I heard water running.
“Ta da! Look.” Lettie returned, holding out two fists. “Pick a hand.”
They looked the same. I felt ridiculous but I pointed to a random hand.
She opened both of them anyway, and a sponge ballooned out of her right hand. The left one, of course, was empty. “They don’t have to be really wet. Just damp. See?” She snapped the sponge downward so if there had been any extra water in it a spray would’ve streaked across the carpet. “I wet it and wrung it out in a towel. When they’re damp, you can squeeze them down to nothing.”
“So what are you going to do? Wet all of them?”
“Yep. And wrap them all in big towels and get as much water out as possible, then I can squash them really flat!”
“I’d better go see Marco,” I said.
* * * * *
Marco opened the door and, without a word, turned and walked back into his bathroom. I closed the door and stood awkwardly in the middle of his bedroom, enjoying the man-smell of aftershave and soap. Except for the brush and towel on his bed, his room was neat. I’d wondered if Marco was a neat freak or a slob, and here was my answer. Neat. On his desk lay a small, clear tube with cotton stuffed into the open end. Without touching it, I bent over and looked closely. The cotton swab I’d given him yesterday lay inside the tube, the cotton on one end stained a dark red-brown.
“Is this a sample of the blood from that pool on the deck?” I called out, loudly enough that he could hear me over the noise of water running in the sink.
“Yes. Do not touch it.”
“Why did you put cotton in one end?”
No answer. I was getting the silent treatment. I looked at the tube again and recognized it as a complimentary shampoo vial. I had two in my room, one with shampoo, one with conditioner. Police, I knew, had special containers for storing collected samples but obviously Marco hadn’t brought any with him so he’d improvised.

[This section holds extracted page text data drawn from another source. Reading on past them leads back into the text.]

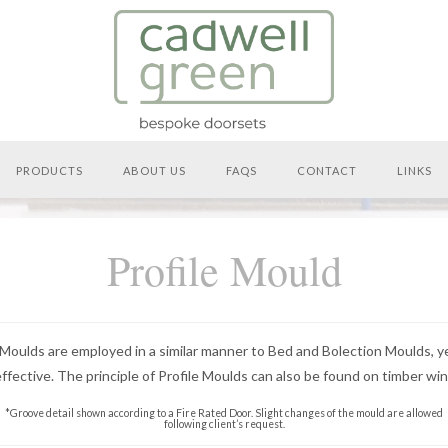
PRODUCTS
ABOUT US
FAQS
CONTACT
LINKS
Profile Mould
 Moulds are employed in a similar manner to Bed and Bolection Moulds, 
effective. The principle of Profile Moulds can also be found on timber wi
*Groove detail shown according to a Fire Rated Door. Slight changes of the mould are allowed
following client’s request.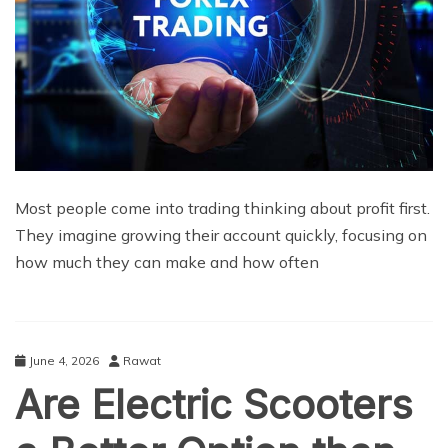
Most people come into trading thinking about profit first.
They imagine growing their account quickly, focusing on
how much they can make and how often
June 4, 2026
Rawat
Are Electric Scooters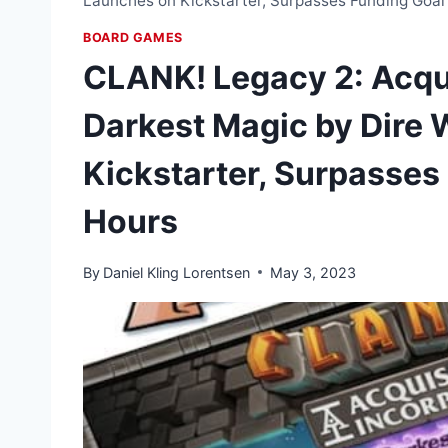
Launches on Kickstarter, Surpasses Funding Goal
BOARD GAMES
CLANK! Legacy 2: Acqu
Darkest Magic by Dire 
Kickstarter, Surpasses
Hours
By
Daniel Kling Lorentsen
May 3, 2023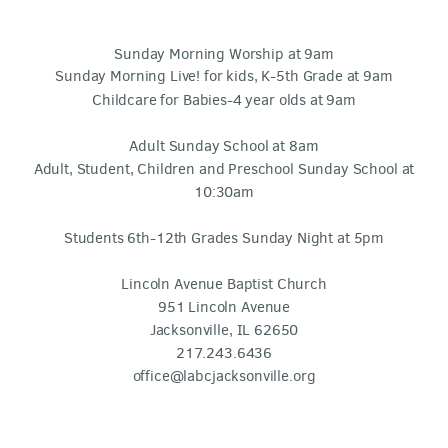
Sunday Morning Worship at 9am
Sunday Morning Live! for kids, K-5th Grade at 9am
Childcare for Babies-4 year olds at 9am
Adult Sunday School at 8am
Adult, Student, Children and Preschool Sunday School at
10:30am
Students 6th-12th Grades Sunday Night at 5pm
Lincoln Avenue Baptist Church
951 Lincoln Avenue
Jacksonville, IL 62650
217.243.6436
office@labcjacksonville.org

He emerged from the bathroom swiping his face with a hand towel and shot me a cold look. “I put the cotton in to keep dust out. I did not want to put the cap back on because the tube is not sterile and sealing it with moisture inside would make the bacteria grow.”
“Marco, I’m sorry I didn’t go to the bar
last night. Did you get my message?”
“Yes. It is okay.” But his voice was still cold. “Have you had breakfast yet?”
I said I had, but I’d sit with him and have a second cup of coffee while he ate. I stopped off at my room on our way to the stairs and picked up the LAMBDA book Dr. Girard had let me borrow. At the showcase on the stairway landing, we paused to look at the Cycladic fertility figure and I flipped through the book. “They’re all so similar, these little marble women,” I said. “But I don’t see anything in the book that looks exactly like this one.”
“That is good.”
While Marco waited for his breakfast to be brought to the table, he studied the LAMBDA book. Whether because he was interested in the stolen Greek antiquities or because he didn’t want to talk to me, I couldn’t say. His croissant and fruit arrived and he finally looked at me and smiled. My heart did a little bounce.